• **WHAT THE TASK ASKS**: Nothing but the lines from the one with "حکم نگهداری خرگوش در خانه" through the final line of the entries below should be written out, each exactly as given.

[Start of section]

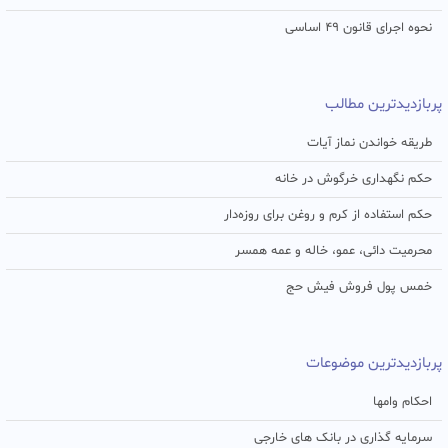
نحوه اجرای قانون ۴۹ اساسی
پربازدیدترین مطالب
طریقه خواندن نماز آیات
حکم نگهداری خرگوش در خانه
حکم استفاده از کرم و روغن برای روزه‌دار
محرمیت دائی، عمو، خاله و عمه همسر
خمس پول فروش فیش حج
پربازدیدترین موضوعات
احکام وامها
سرمایه گذاری در بانک های خارجی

[End of section]

• **EXERCISE ANSWER**:
حکم نگهداری خرگوش در خانه
حکم استفاده از کرم و روغن برای روزه‌دار
محرمیت دائی، عمو، خاله و عمه همسر
خمس پول فروش فیش حج
پربازدیدترین موضوعات
احکام وامها
سرمایه گذاری در بانک های خارجی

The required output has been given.